I stare at him, tears brimming. Even though I’ve already figured this out it still hurts to hear it from him.

He looks away from me. ‘Can’t we just wait and see what happens?’

‘That is what we’ve been doing!’ I yell, piston-straight, my head pounding. ‘And here we are, still doing it six years later! You lied to me then and you’re lying to me now!’

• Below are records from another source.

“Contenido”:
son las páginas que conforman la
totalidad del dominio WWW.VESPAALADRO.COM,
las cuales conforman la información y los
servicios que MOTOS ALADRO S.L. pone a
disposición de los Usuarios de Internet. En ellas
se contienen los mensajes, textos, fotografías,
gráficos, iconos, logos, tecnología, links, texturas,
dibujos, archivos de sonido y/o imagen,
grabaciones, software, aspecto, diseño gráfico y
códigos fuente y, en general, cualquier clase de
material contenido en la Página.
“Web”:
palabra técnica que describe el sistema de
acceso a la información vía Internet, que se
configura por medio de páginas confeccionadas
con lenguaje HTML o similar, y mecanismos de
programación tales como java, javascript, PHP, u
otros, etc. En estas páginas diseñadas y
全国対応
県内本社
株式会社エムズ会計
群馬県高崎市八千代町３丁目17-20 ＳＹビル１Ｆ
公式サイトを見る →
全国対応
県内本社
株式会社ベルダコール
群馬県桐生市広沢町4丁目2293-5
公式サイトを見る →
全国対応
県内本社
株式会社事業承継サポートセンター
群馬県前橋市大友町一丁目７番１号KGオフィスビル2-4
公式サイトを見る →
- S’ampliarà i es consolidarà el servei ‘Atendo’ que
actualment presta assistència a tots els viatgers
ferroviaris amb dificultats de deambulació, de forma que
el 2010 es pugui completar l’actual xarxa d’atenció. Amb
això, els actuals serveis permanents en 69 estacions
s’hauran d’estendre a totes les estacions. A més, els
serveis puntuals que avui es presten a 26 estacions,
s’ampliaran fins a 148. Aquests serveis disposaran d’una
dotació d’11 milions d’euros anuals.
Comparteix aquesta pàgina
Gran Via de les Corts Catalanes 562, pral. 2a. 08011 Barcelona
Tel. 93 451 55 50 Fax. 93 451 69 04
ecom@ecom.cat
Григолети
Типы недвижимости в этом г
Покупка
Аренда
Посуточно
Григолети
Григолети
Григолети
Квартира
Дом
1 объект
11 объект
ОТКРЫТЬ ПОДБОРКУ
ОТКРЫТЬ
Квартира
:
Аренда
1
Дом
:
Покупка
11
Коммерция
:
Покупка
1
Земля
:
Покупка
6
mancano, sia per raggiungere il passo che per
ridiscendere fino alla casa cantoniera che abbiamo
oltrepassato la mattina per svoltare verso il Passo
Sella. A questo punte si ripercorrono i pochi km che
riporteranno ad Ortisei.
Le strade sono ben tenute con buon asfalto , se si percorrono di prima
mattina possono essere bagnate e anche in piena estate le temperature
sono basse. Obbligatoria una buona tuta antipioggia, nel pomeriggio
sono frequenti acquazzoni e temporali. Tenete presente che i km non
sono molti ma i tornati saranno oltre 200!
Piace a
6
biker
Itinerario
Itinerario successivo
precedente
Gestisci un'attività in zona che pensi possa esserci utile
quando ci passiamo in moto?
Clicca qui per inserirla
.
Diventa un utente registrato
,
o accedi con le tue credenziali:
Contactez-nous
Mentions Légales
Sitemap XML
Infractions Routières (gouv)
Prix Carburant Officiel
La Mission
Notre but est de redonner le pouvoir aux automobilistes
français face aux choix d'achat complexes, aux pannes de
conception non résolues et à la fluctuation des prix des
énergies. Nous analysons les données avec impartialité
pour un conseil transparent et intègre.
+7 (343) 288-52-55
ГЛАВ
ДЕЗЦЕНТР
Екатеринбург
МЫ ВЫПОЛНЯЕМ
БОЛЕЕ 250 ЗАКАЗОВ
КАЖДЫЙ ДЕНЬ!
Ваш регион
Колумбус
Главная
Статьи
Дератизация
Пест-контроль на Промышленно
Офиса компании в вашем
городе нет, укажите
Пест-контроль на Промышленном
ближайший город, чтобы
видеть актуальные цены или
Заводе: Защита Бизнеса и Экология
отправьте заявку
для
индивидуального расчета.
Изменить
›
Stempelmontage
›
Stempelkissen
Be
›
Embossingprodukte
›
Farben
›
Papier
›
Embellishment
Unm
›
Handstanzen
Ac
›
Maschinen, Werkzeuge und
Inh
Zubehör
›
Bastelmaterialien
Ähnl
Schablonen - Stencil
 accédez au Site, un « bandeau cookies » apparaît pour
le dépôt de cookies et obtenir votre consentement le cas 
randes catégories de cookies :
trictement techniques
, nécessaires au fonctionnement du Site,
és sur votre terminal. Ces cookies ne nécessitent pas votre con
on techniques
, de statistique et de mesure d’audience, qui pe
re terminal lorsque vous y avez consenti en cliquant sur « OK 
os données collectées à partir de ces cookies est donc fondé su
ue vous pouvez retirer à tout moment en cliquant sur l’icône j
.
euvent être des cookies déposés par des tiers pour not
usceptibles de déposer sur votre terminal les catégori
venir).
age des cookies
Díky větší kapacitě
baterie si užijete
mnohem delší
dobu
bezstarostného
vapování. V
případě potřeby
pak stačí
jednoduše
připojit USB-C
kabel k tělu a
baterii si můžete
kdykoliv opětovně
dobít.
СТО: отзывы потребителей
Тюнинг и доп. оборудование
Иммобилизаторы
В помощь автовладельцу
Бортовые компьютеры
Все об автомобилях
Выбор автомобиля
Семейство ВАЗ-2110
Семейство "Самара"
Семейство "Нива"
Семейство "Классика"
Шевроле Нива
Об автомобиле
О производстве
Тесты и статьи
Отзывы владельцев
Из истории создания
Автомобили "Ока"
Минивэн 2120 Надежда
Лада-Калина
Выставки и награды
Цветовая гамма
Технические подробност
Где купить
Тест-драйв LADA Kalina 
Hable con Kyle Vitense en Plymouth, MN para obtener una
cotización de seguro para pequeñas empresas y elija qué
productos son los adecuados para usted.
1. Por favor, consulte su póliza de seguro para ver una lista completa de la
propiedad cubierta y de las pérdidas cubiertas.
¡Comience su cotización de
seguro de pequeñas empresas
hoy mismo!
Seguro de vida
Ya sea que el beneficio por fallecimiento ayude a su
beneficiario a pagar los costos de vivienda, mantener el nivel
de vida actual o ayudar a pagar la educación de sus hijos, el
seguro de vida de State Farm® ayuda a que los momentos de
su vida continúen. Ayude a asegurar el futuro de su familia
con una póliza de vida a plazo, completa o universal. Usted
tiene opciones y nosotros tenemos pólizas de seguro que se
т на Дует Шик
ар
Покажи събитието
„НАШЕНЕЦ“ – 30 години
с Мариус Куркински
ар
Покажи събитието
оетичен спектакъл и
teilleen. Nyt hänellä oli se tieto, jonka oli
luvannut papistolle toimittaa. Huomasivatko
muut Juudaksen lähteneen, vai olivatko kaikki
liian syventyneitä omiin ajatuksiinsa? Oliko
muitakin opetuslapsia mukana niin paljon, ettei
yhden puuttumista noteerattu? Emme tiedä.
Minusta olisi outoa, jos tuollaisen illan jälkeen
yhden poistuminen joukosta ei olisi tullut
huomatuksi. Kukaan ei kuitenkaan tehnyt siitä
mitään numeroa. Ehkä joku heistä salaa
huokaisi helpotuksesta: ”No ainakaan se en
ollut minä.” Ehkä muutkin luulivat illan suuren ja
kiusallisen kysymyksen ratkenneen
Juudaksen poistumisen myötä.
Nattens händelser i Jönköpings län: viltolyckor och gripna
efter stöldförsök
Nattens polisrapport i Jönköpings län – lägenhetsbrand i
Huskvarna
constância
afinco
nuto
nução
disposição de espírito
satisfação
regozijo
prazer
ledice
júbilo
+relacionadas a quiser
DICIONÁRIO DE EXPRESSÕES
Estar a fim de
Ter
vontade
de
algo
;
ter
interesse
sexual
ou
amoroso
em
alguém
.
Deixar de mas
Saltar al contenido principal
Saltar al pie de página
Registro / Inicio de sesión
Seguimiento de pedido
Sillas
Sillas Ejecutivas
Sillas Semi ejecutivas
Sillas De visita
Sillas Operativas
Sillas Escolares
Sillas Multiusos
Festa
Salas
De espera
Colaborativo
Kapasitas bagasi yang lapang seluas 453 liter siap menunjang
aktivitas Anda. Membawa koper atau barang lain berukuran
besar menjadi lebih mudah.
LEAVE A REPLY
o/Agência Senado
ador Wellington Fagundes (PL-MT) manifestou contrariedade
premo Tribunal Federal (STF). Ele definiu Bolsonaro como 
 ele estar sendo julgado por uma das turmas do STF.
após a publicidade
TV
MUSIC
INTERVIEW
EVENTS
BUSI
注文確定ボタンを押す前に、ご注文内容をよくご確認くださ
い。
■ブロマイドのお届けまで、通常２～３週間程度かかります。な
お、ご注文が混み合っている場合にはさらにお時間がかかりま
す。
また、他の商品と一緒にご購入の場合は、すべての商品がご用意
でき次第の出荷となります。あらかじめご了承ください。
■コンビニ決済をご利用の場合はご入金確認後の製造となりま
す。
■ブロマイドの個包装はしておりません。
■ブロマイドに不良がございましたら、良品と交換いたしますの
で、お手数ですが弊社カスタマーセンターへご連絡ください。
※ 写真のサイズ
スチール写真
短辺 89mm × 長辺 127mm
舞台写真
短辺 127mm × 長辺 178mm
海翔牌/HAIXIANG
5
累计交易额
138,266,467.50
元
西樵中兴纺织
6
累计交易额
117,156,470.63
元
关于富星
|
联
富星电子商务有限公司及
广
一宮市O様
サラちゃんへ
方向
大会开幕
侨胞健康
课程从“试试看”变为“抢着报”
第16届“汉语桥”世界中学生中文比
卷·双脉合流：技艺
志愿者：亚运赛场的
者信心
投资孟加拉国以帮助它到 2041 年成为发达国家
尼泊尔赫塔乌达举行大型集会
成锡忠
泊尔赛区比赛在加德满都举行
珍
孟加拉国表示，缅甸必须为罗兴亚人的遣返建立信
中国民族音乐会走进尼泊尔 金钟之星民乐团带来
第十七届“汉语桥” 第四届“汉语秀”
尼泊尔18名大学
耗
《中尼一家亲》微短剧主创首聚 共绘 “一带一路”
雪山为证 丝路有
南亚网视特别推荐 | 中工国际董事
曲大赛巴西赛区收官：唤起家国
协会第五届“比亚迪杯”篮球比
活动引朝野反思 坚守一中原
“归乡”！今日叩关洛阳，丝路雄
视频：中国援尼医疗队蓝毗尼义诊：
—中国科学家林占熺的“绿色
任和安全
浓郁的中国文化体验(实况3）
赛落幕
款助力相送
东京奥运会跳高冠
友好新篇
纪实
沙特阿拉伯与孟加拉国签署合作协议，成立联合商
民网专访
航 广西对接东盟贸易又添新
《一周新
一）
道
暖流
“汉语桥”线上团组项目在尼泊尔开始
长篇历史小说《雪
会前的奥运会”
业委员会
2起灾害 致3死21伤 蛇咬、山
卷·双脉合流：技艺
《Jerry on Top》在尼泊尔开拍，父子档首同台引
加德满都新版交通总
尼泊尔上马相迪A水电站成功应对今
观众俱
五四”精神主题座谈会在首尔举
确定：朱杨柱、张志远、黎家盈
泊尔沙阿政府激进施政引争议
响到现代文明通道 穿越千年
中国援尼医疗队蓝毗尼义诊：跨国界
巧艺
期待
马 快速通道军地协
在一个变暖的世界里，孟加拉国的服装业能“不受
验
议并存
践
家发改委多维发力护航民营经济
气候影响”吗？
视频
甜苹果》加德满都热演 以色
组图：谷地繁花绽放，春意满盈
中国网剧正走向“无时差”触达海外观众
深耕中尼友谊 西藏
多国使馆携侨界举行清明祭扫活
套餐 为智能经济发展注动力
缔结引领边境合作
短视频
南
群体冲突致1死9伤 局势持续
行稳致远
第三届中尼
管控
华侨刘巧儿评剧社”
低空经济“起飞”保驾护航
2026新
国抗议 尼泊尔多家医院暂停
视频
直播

‘Frances, I swear to you—’

‘You don’t know what it’s like, to feel like this,’ I tell him. I’m forcing myself to be composed but it’s hard, it’s hard. ‘To want something so much it hurts. You have no idea!’ He studies me, head tilted. ‘You were never going to agree, were you? You’re just here waiting out the clock, right? If we wait another year I’ll be giving birth at thirty-five. By the time the baby goes to school I’ll be forty. By the time it goes to university I’ll be sixty. Even if I leave you and I’m lucky enough to meet someone else I would have kids with, how long will that process take? Four years? Six? Longer?’